Data extracted from a collection
--------------------------------------------------

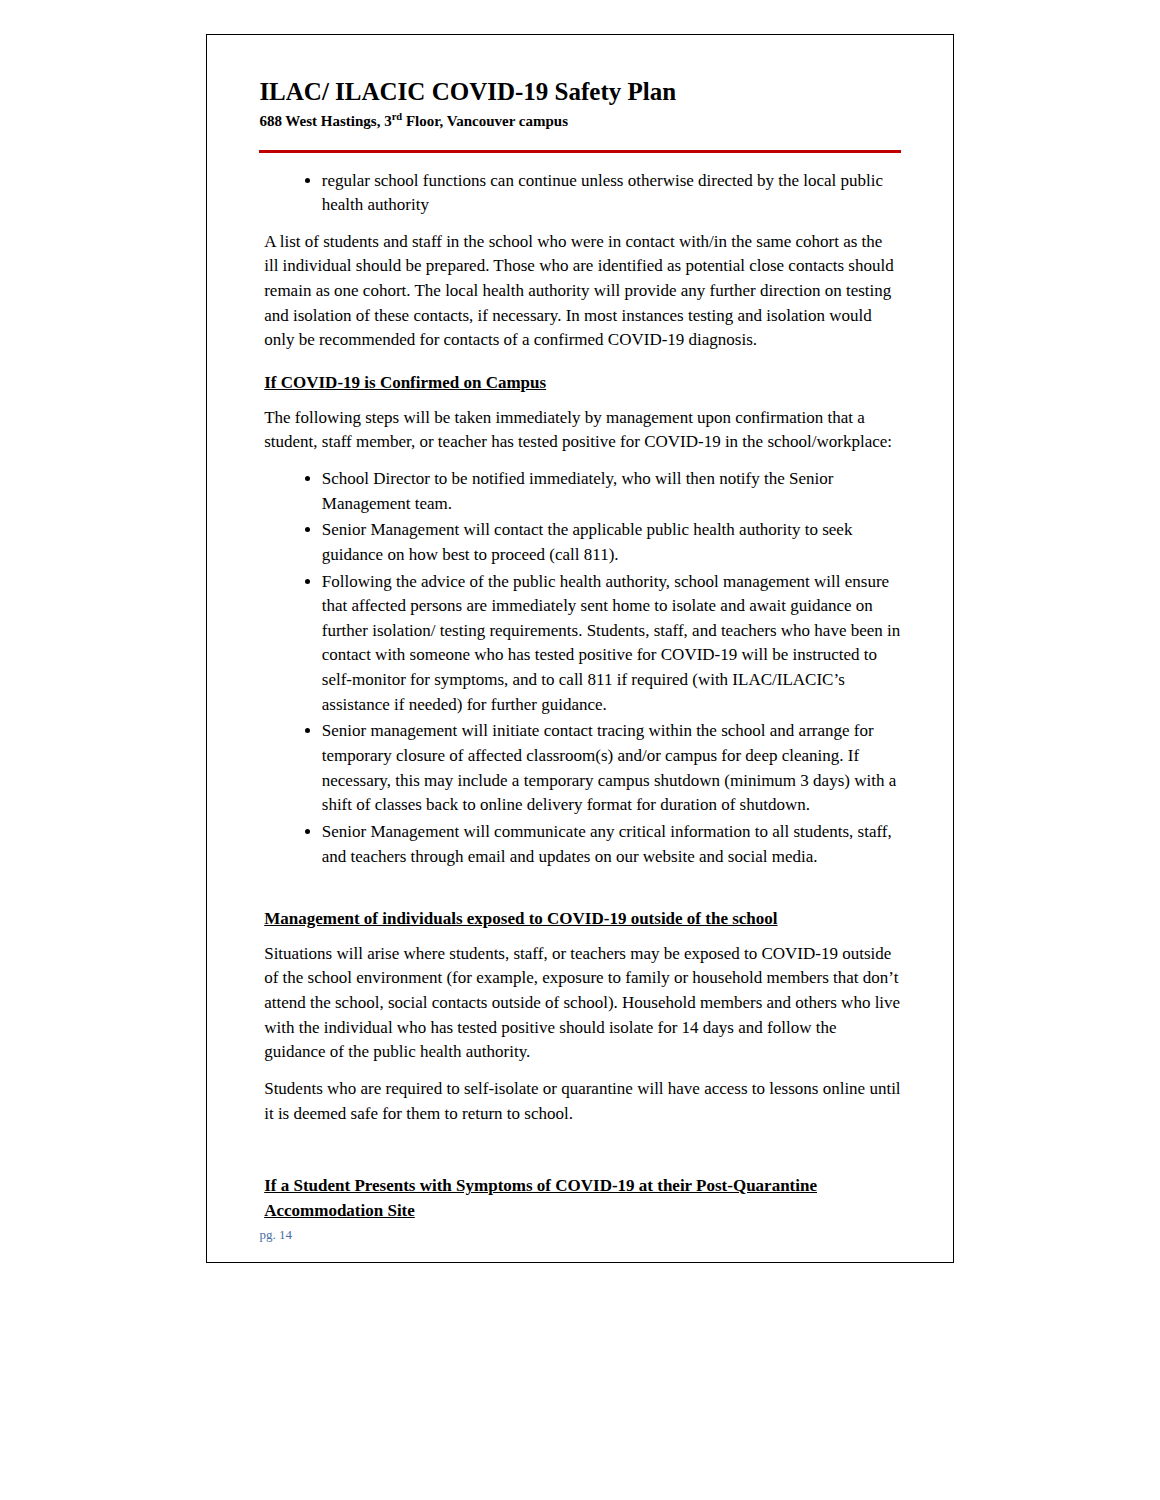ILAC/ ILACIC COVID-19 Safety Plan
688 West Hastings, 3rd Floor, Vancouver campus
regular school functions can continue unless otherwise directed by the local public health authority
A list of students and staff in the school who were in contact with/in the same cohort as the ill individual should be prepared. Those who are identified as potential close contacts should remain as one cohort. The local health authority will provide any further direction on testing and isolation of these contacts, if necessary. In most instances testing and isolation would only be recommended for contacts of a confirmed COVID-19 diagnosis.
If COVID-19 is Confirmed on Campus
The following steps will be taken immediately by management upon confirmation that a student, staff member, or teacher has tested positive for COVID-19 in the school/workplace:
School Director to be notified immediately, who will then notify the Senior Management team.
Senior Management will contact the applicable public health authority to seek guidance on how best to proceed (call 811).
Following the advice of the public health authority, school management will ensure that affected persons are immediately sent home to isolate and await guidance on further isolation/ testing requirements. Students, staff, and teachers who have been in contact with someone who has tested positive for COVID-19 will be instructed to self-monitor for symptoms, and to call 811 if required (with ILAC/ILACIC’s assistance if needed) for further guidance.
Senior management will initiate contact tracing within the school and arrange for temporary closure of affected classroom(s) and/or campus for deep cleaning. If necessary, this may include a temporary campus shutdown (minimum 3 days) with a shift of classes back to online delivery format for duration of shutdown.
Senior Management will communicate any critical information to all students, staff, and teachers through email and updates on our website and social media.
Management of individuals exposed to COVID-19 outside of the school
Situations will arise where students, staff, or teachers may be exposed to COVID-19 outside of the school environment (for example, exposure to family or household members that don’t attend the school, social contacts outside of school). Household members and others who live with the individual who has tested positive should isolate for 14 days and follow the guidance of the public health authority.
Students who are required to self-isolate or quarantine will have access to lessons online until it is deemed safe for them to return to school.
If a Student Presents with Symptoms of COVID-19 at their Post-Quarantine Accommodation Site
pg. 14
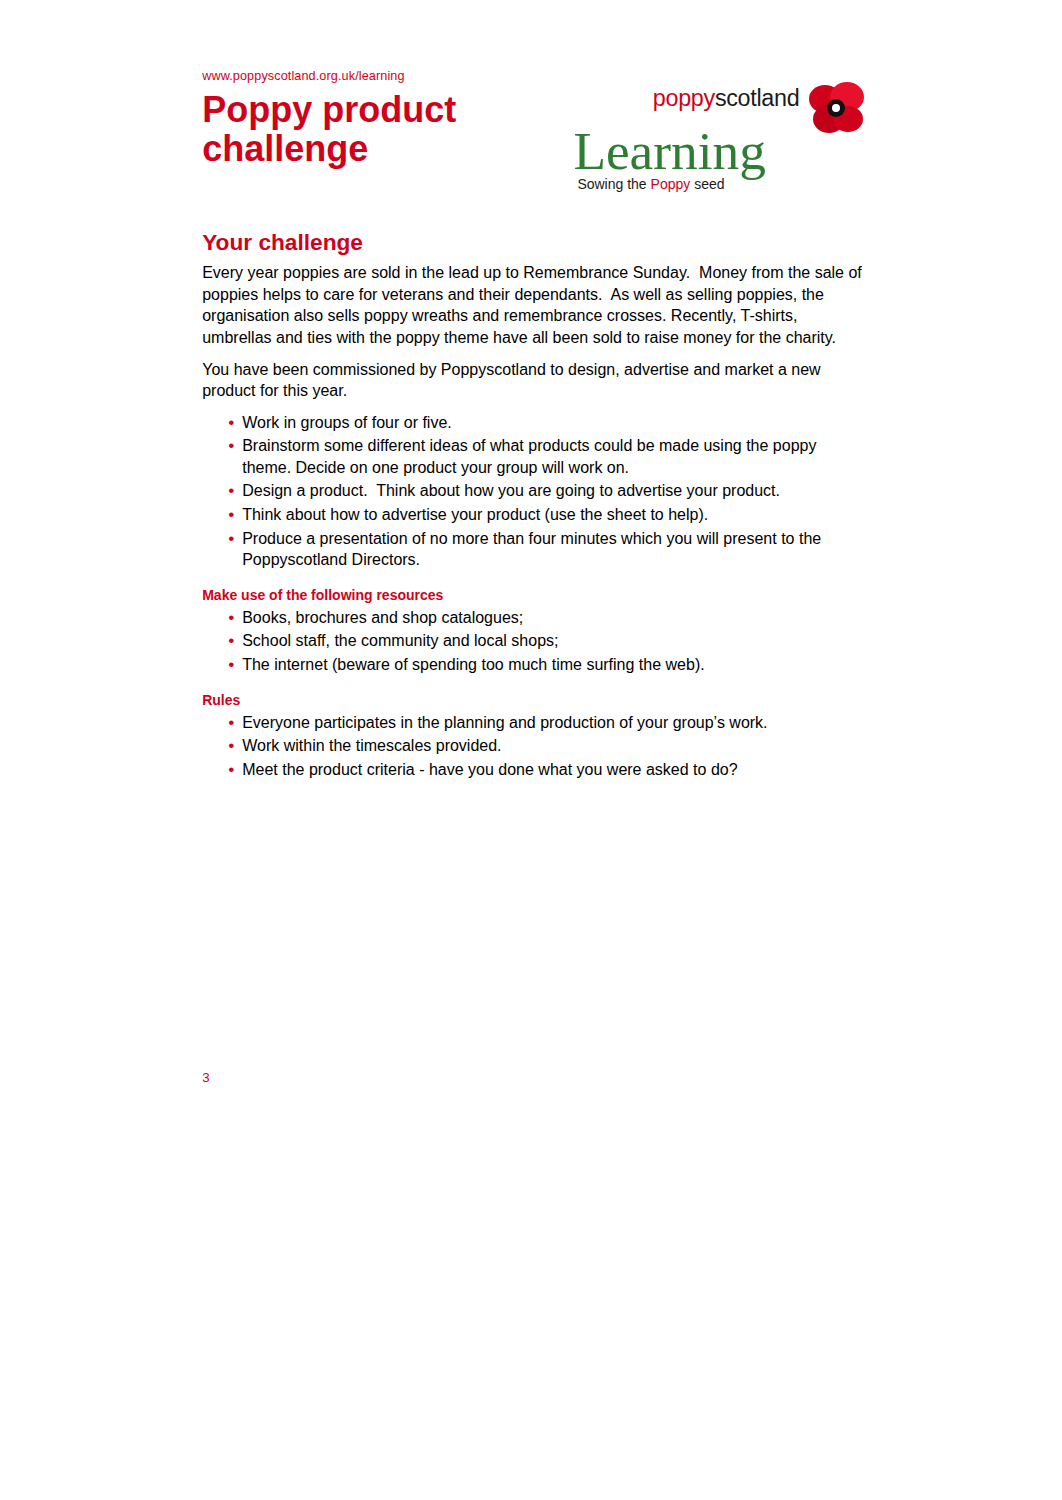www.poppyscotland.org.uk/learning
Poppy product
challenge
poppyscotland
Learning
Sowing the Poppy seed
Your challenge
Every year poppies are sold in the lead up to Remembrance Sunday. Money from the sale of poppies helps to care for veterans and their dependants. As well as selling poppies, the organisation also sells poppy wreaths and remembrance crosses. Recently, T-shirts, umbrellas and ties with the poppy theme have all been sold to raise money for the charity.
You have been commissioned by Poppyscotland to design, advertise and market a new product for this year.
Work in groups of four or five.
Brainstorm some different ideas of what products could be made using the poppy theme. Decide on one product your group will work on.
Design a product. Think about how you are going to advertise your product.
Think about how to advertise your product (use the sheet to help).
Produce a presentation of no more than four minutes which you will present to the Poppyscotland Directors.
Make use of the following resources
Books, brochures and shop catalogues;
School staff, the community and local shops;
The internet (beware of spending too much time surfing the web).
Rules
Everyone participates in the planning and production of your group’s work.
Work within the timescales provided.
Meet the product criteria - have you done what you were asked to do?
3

--------------------------------------------------

• **Work to complete**: The lines to set down, exactly and with both ends included, run from the one containing "Everyone participates in" to the last line of the data above.

• **Finished exercise**:
Everyone participates in the planning and production of your group’s work.
Work within the timescales provided.
Meet the product criteria - have you done what you were asked to do?
3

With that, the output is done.